§ Reading passage
Would you mind expanding on that?
Pity. I was going to post that my regret was not getting a PhD.
Only two thing I really regret:

- The stress I must have caused my parents by being a complete arse from about 17 to 21 or so. They had 4 kids with 2 of my siblings suffering from disabilities. The last thing they needed was me adding to their stress levels. Of course, I didn't realise this until after they were both dead and I was a parent of a relatively well behaved teenager!

- Bottling out of trying to join the Royal Marines - trained like crazy my last two years at University but then was too terrified to actually apply in case I wasn't good enough (which I probably wasn't!).

Edit: On a positive note apparently the first thing the young lady who went on to become my wife of 26 years noticed when she first met me was my nice arm muscles acquired from all that training! Also thinking about it going into the forces might not have been the best for the stress levels of my parents!

[Saved data entries]
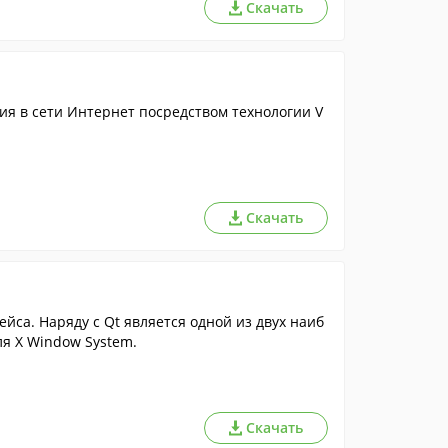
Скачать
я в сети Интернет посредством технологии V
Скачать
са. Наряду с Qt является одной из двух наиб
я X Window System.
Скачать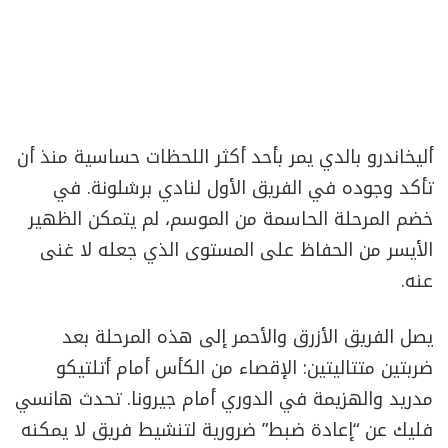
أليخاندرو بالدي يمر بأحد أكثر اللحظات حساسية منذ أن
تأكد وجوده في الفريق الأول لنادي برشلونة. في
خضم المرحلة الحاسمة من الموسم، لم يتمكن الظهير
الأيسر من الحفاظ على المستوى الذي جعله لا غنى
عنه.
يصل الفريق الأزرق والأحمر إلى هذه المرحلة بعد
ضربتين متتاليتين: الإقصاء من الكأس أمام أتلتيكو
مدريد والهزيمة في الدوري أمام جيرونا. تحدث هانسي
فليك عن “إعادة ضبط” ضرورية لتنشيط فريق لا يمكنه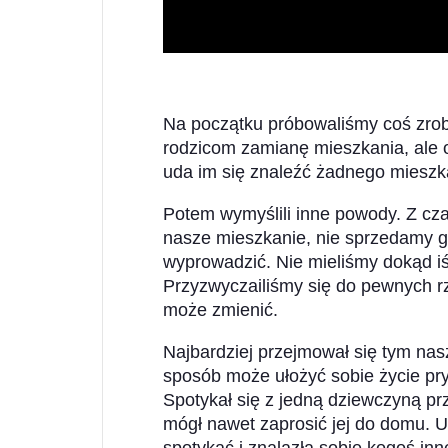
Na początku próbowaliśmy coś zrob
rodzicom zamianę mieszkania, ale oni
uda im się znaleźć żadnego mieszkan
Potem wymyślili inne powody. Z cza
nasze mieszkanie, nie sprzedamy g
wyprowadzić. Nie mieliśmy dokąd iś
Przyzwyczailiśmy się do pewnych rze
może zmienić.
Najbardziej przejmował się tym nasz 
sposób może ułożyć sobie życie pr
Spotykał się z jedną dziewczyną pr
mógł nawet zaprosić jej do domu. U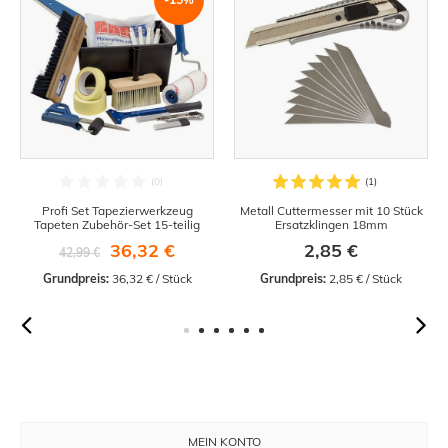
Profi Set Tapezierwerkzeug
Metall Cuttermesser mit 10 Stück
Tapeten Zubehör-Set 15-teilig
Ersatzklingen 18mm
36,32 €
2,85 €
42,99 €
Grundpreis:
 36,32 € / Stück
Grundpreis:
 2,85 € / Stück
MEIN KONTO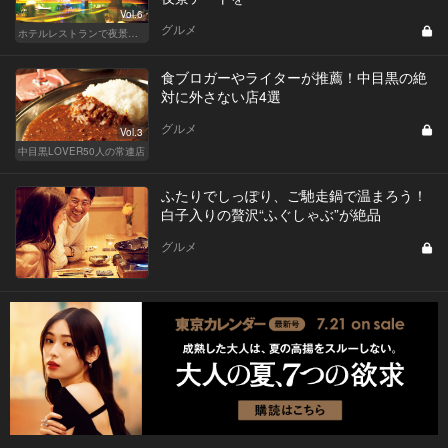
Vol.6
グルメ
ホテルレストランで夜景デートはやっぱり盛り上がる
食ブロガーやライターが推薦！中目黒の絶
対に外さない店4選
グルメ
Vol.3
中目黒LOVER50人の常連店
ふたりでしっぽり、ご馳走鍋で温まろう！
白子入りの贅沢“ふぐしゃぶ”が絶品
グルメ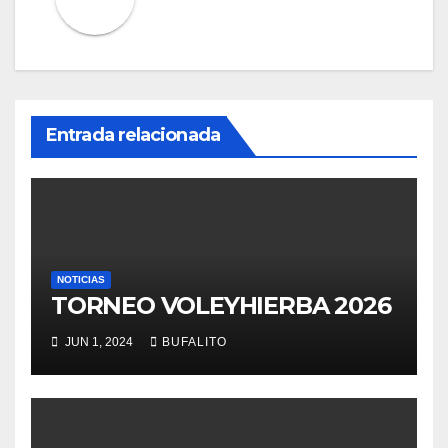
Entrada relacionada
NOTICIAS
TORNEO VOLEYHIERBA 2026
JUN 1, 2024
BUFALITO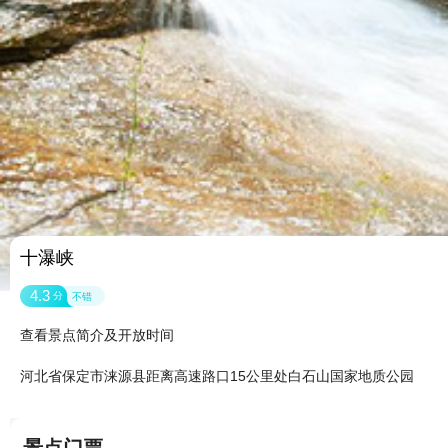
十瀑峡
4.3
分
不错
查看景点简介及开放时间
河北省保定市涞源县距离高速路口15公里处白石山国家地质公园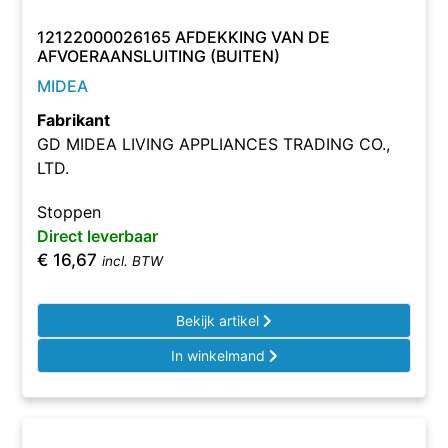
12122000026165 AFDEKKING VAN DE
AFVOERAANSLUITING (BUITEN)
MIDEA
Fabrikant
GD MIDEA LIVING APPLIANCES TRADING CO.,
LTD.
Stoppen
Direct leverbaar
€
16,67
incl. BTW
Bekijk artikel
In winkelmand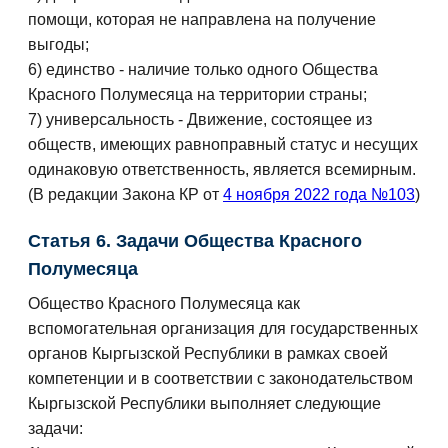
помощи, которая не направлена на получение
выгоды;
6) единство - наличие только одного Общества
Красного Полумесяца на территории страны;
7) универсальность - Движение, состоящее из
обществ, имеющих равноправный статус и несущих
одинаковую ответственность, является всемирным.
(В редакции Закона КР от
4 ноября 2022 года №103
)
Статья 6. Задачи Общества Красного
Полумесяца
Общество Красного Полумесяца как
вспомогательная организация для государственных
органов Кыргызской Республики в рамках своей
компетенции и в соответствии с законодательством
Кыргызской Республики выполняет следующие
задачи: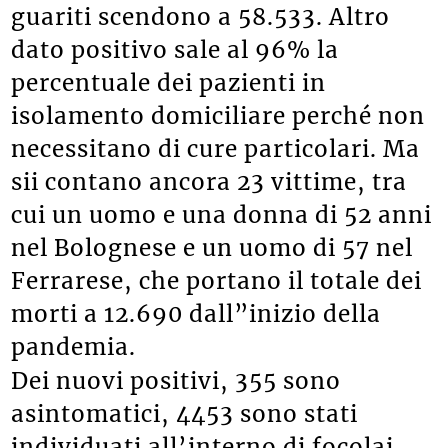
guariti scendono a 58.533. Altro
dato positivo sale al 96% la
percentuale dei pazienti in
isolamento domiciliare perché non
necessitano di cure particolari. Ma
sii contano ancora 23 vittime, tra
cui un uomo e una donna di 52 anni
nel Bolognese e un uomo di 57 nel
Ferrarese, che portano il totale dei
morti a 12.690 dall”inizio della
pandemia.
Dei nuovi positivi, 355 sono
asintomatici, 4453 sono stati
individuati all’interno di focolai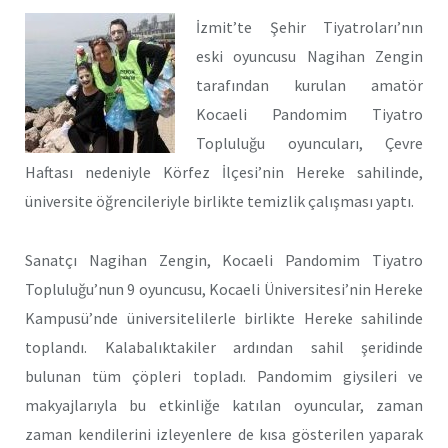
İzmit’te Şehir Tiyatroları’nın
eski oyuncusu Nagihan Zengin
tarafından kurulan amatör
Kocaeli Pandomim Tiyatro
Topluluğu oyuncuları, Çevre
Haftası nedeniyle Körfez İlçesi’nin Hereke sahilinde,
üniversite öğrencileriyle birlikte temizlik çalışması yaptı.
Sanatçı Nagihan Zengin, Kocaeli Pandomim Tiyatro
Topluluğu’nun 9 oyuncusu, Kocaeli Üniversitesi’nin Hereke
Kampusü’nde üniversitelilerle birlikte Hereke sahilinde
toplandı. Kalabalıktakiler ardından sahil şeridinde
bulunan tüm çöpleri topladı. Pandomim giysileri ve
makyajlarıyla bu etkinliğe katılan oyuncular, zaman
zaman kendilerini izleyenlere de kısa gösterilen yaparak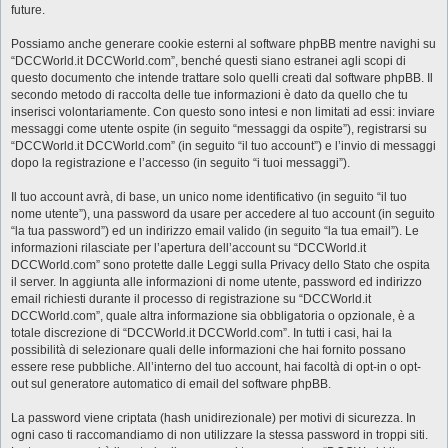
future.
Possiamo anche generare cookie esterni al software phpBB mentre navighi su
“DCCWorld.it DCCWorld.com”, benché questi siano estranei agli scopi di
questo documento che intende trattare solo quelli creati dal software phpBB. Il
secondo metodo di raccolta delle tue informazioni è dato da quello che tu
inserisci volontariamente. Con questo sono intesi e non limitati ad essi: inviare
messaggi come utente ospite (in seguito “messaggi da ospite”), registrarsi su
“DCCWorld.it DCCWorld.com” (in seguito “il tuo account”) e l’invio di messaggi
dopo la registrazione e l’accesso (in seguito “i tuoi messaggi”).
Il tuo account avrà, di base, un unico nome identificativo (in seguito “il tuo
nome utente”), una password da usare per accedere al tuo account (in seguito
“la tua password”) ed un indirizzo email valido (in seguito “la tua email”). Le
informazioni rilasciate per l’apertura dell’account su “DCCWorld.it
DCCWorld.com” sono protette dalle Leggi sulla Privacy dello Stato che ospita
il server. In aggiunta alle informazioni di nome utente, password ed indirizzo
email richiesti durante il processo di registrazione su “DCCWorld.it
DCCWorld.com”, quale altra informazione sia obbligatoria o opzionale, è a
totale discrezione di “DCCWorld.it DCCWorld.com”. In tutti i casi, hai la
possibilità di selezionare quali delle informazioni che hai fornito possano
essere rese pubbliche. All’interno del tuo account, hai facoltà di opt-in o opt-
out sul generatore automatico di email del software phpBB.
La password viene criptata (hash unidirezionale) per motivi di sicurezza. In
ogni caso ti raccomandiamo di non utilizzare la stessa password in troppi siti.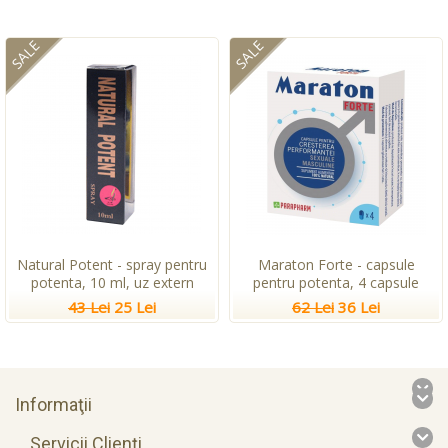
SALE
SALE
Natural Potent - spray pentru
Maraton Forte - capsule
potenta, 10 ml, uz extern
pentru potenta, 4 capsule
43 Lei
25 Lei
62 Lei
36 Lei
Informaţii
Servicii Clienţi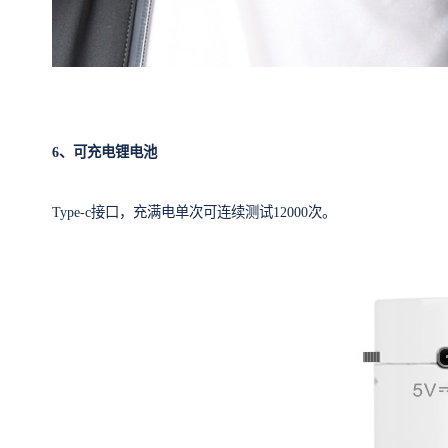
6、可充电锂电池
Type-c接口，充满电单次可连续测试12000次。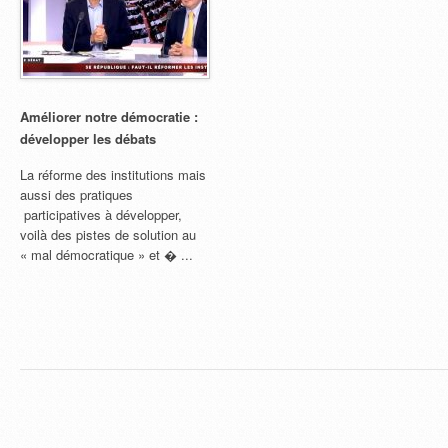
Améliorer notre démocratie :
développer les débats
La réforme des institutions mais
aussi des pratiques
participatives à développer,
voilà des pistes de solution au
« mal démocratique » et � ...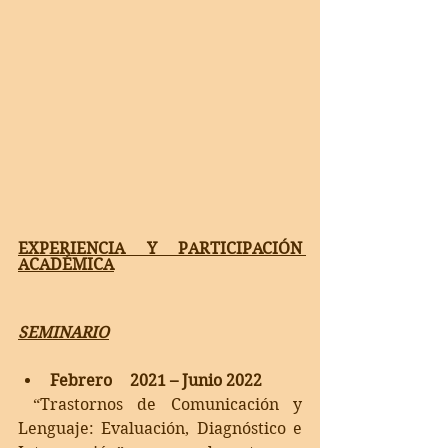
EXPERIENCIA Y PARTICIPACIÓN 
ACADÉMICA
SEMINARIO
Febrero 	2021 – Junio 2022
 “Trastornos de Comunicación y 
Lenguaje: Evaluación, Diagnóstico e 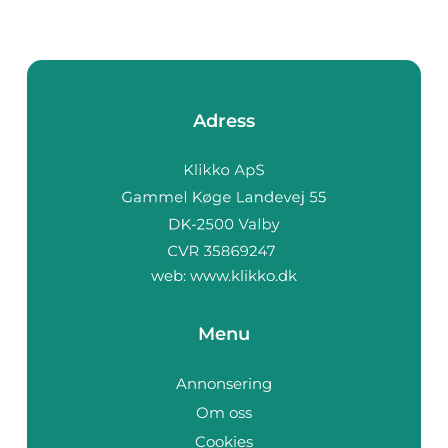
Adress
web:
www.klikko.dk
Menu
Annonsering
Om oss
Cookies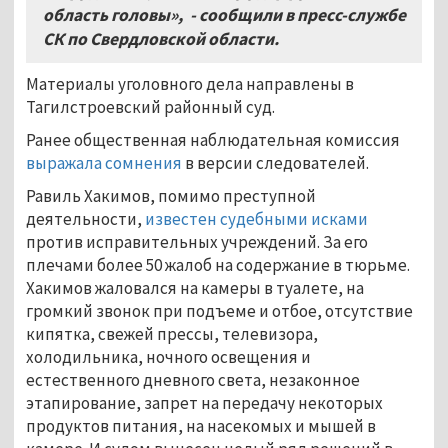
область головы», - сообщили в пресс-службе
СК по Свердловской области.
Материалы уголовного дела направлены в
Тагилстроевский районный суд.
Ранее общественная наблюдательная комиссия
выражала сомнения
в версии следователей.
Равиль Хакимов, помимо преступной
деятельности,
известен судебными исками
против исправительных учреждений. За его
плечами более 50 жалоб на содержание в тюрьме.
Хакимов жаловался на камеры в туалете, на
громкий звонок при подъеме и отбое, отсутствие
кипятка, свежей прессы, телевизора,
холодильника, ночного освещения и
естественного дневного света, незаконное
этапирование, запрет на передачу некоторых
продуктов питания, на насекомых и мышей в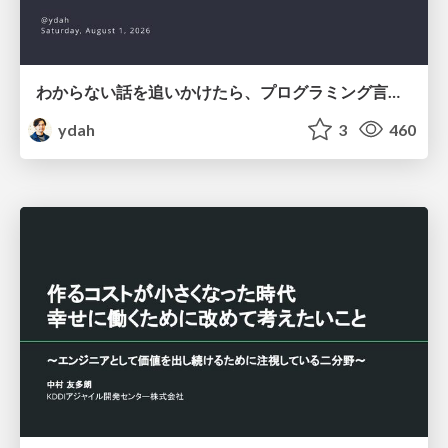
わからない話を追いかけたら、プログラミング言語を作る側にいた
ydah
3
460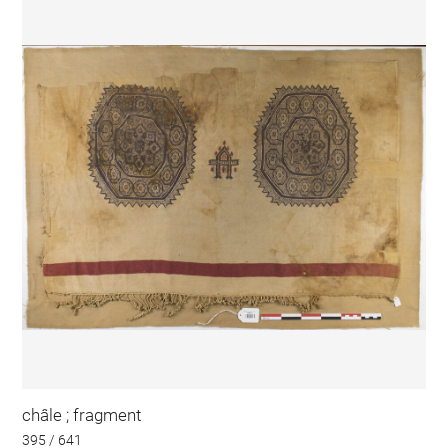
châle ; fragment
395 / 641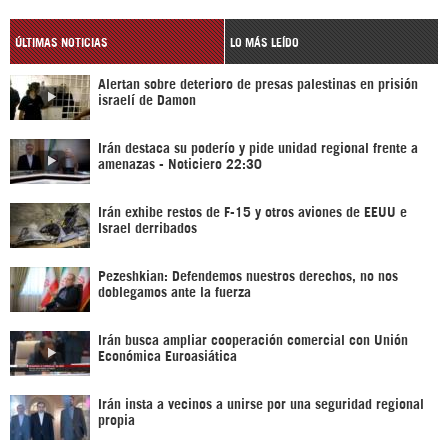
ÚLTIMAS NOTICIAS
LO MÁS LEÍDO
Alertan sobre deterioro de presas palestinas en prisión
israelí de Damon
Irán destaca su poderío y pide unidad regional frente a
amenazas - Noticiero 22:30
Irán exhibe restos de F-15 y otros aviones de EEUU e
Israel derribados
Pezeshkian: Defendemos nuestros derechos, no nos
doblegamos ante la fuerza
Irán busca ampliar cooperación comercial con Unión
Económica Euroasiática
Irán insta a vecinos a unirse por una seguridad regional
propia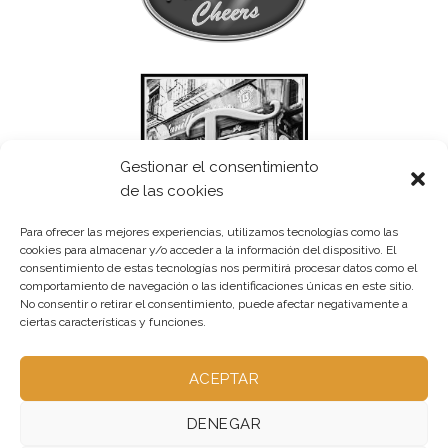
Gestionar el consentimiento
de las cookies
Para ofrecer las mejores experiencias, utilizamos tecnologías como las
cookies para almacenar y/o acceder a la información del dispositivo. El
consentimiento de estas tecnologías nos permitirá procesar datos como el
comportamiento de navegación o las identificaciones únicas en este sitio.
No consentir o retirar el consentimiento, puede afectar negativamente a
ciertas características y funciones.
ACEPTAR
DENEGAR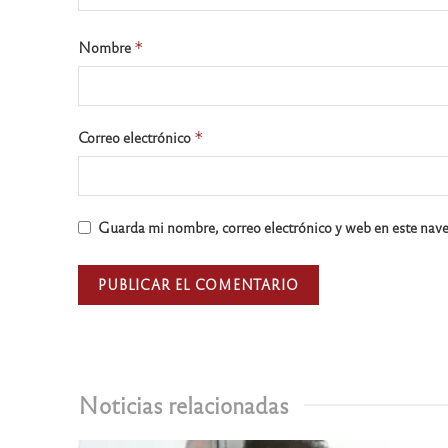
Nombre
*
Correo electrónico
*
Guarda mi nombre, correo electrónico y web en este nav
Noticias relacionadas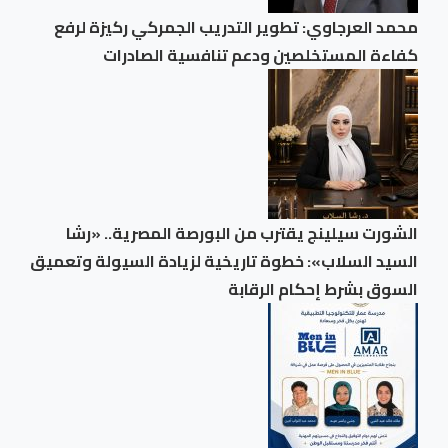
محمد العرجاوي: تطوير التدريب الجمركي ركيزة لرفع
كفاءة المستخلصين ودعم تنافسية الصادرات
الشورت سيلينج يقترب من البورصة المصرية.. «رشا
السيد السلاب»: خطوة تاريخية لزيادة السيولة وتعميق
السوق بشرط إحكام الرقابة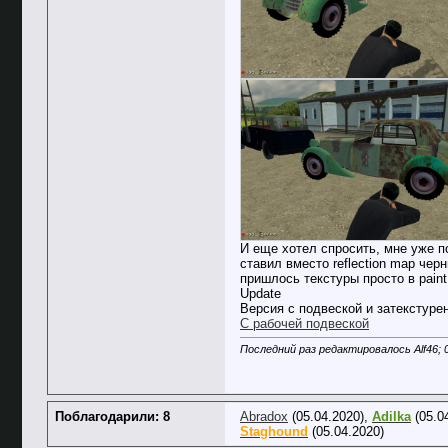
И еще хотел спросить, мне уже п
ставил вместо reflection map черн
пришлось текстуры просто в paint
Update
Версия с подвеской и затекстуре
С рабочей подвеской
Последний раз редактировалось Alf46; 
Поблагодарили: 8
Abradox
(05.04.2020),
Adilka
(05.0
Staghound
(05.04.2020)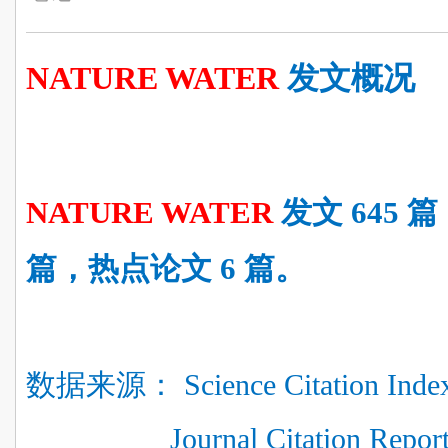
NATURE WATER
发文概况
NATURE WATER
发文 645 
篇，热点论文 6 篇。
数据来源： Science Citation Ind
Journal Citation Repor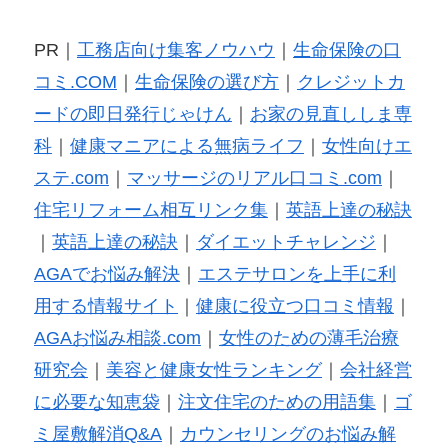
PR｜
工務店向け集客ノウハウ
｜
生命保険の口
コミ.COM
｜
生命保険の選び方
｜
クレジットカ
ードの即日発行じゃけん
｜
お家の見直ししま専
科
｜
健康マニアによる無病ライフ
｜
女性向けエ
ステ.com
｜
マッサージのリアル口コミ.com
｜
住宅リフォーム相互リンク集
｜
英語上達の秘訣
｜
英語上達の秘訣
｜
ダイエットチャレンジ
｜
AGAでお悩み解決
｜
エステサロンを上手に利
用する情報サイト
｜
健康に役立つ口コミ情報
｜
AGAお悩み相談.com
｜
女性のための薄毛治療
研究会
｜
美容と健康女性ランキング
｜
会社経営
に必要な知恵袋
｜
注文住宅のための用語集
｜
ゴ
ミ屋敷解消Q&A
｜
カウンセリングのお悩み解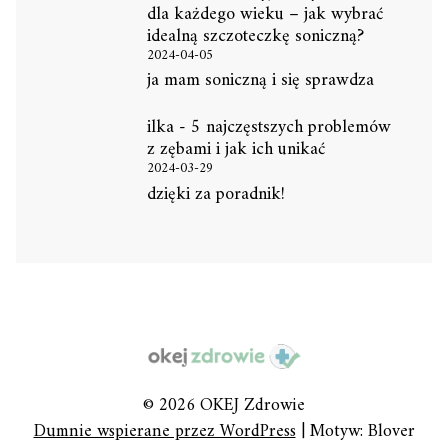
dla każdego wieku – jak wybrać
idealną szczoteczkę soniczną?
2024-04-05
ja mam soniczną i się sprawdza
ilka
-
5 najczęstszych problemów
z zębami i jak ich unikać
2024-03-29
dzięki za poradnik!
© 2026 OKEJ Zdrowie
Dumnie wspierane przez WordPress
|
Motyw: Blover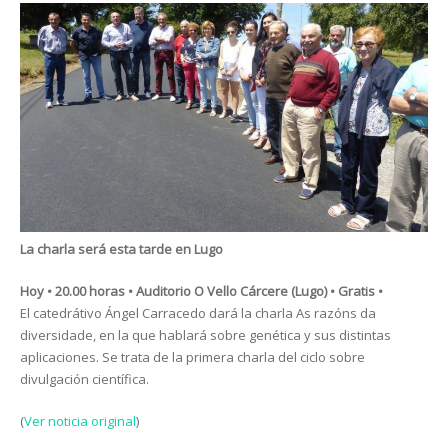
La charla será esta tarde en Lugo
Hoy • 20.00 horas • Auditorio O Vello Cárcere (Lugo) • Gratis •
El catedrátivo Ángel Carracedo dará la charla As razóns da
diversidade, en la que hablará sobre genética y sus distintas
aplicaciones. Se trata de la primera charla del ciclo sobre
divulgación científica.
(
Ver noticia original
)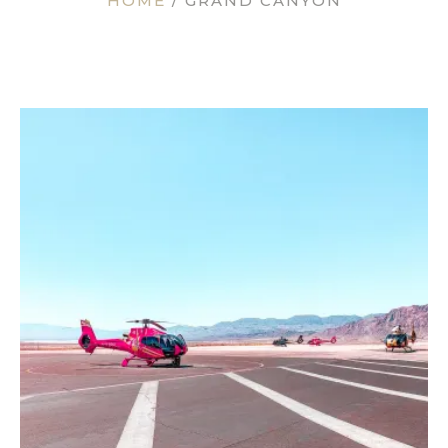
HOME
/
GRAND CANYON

§ About this exercise
Please answer these questions from the post about regrets:
(a) How many children did the writer's parents have?
(b) Which military force did the writer train to join?
(c) How many years has the writer been married?

§ Written response
(a) Four
(b) The Royal Marines
(c) 26 years